If CMS terminates its Medicare contact with Dana-Farber, the hospital would lose more than $243 million in annual Medicare funds — or about a quarter of its entire revenue.
What happened: Massachusetts officials originally surveyed Dana-Farber in August, and this process has mostly been under wraps since then. Dana-Farber has a unique structure, in that its 30-bed inpatient facility is housed within Brigham and Women's Hospital, which is located a block away. But the two not-for-profit organizations are separate, independent entities.

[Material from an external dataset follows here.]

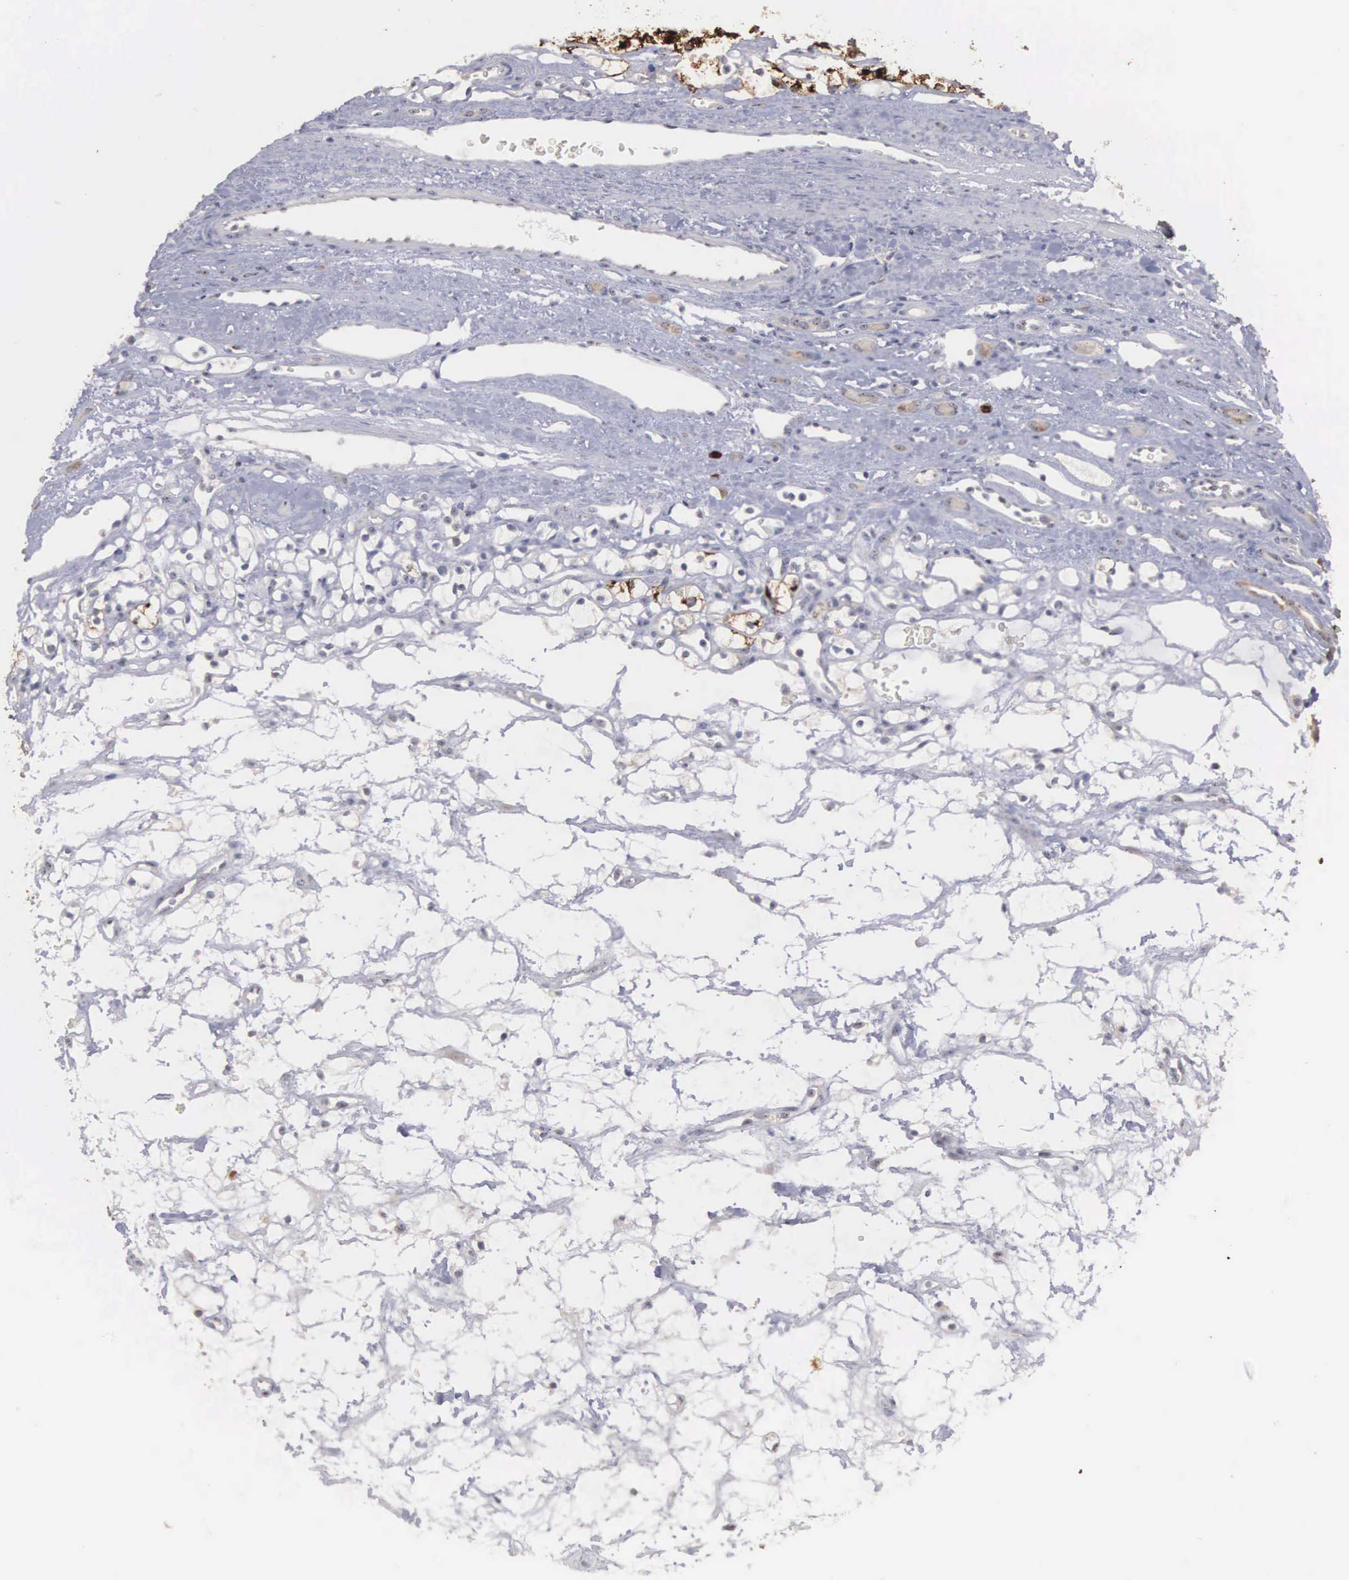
{"staining": {"intensity": "strong", "quantity": ">75%", "location": "cytoplasmic/membranous"}, "tissue": "renal cancer", "cell_type": "Tumor cells", "image_type": "cancer", "snomed": [{"axis": "morphology", "description": "Adenocarcinoma, NOS"}, {"axis": "topography", "description": "Kidney"}], "caption": "Human renal adenocarcinoma stained with a protein marker reveals strong staining in tumor cells.", "gene": "AMN", "patient": {"sex": "female", "age": 60}}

That's the root of the problems, according to the CMS report. Dana-Farber has relied on Brigham and Women's to handle patient complaints, inform patients about their rights, track care quality and medical errors, verify the credentials of medical staff, and provide full nursing services. Dana-Farber's "failure to provide the independent oversight...placed all potential patients at risk to receive poor quality of care," the report said.
Dana-Farber says it has submitted two "plans of correction." In a statement, it said that CMS has "been very complimentary about the actual care we provide, but nevertheless want to ensure that Dana-Farber is more clearly responsible for all of the services provided to patients in our inpatient hospital."
Why this matters: Medicare has a lot of rules and regulations, known as conditions of participation, but the federal government only threatens to pull funding if it finds egregious offenses. Academic hospitals and other renowned health care organizations like Dana-Farber hold high rankings and reputations, but they are just as capable of flouting Medicare rules, sometimes putting patient care at risk. Modern Healthcare, for example, detailed Medicare safety violations at the Cleveland Clinic in 2014.